A dirigir uma aula numa escola teocrática

 Em 2013, voltámos novamente a servir como pioneiros especiais. Tenho de admitir que não foi fácil deixarmos o serviço de viajante e adaptarmo-nos ao serviço de pioneiro, mas, na verdade, foi mesmo o melhor para nós. Recentemente, tenho tido problemas de saúde, e até fiz uma cirurgia muito complicada ao coração. Nesses momentos, tive de confiar na ajuda de Jeová, e, como sempre, ele nunca me desapontou. Além disso, já há 56 anos que tenho o apoio leal da minha esposa, Mercedes, que tem sido uma verdadeira companheira em todas as minhas designações teocráticas.
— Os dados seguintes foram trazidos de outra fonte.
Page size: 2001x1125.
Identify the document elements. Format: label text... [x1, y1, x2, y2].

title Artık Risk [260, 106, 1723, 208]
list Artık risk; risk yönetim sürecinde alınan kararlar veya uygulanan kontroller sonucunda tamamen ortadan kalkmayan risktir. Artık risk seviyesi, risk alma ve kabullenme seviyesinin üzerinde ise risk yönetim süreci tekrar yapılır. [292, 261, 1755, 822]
 Lembro-me sempre com muito carinho do tempo em que servi como instrutor das escolas. Ainda consigo ver as caras jovens e animadas dos estudantes. O entusiasmo deles para fazer mais para Jeová traz-me memórias da minha própria juventude, pois lembra-me de como eu também estava ansioso para começar a minha carreira no serviço de Jeová. É verdade que eu enfrentei momentos muito difíceis na minha vida, mas também tive muitas alegrias e experiências maravilhosas. Até os desafios mais difíceis me ensinaram lições valiosas – a mais importante é a de que nunca devo confiar na minha própria força. As provações pelas quais passei deram-me a oportunidade de sentir a ajuda da mão poderosa de Jeová – uma mão que sempre me fortaleceu – mesmo nos piores momentos da minha vida. — Filipenses 4:13.

Eu a Mercedes continuamos a servir como servos de tempo integral

a Um pioneiro especial é um servo de tempo integral que se coloca à disposição de uma filial das Testemunhas de Jeová para ser enviado para onde há mais necessidade de instrutores da Bíblia.

b Aquela cela isolada, de quatro metros quadrados e sem casa de banho, foi a minha “casa” durante sete meses. Eu dormia naquele chão sujo com o meu cobertor.

c “Don” é um título respeitoso usado antes do nome de uma pessoa, em países que falam espanhol.